Харитон направился к двери. Но на полпути остановился.
– Да, - сказал он.
– Степан Ибрагимович. Вас же можно уже поздравить.
– Ну так поздравь, - довольно равнодушно предложил Баев.
– Поздравляю, - сказал Харитон.
– Крепкого здоровья, успехов...
– Хорошо, хорошо, - перебил его Степан Ибрагимович. Свисту обязательно скажи, что он мне прямо сейчас нужен.

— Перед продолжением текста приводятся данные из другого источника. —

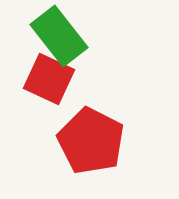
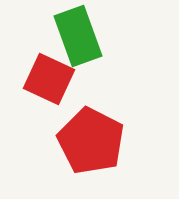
green rectangle: moved 19 px right; rotated 18 degrees clockwise
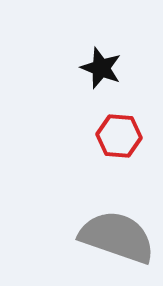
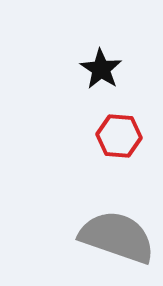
black star: moved 1 px down; rotated 12 degrees clockwise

Харитон кивнул, вышел и тихонько прикрыл за собой дверь кабинета. Он минуту постоял посреди секретарской, задумчиво глядя на профиль Елизаветы, невозмутимо стрекочущей на пишущей машинке.
– Лиз, - спросил он вдруг, - а у тебя муж не сердится, что ты по ночам работаешь?
– Чего сердиться-то?
– удивленно взглянула на него секретарша.
– Он же понимает - работа.
– Ну да, работа, - пробормотал Харитон.
– Несутся по небу всадники и все такое.
– Чего-чего?
– вскинув брови, наморщила лоб Елизавета.
– Всадники, говорю, - вздохнул Харитон.
– Всадники несутся, а трубы трубят. Кто же ей мог сказать?
Лиза молча смотрела на него снизу вверх.
– Мужу привет, - кивнул ей Харитон, направляясь к выходу.
Когда дверь за ним закрылась, Лиза, глядя на нее, покрутила у виска указательным пальцем.
Эти слова произнесла Зинаида Олеговна вчерашней ночью. Как и всегда, когда засыпала беспокойно, она проснулась под утро, подошла к его кровати и встала над ней, громко, сбивчиво дыша. Харитону не привыкать уже было просыпаться от этого нарочитого дыхания. Разбудив его таким способом, она обычно минуту еще молча стояла над ним с вытаращенными глазами, чтобы подчеркнуть значительность того, что произносила затем.
– Беспокойно лежится мне, Харитон, - произнесла она в этот раз; начинала она всегда примерно одинаково.
– Чувствую ясно, как приближается суд. Уже трубят вокруг трубы, уже несутся по небу всадники, и апокалипсис вершится на наших глазах.
– Мама, мама, - морщась спросонья, привычно пробормотал он.
– Ложись, пожалуйста, спать, - и отвернулся к стене.
Она подышала над ним еще минуту-другую, потом ушла. На сколько-то времени в этот раз сон она ему все-таки разогнала. Лежа на спине, он глядел на полную луну за окном, на едва начавшее светлеть небо, и с некоторым раздражением думал о том, что надо в конце-концов и решаться на что-то, до бесконечности все это продолжаться не может.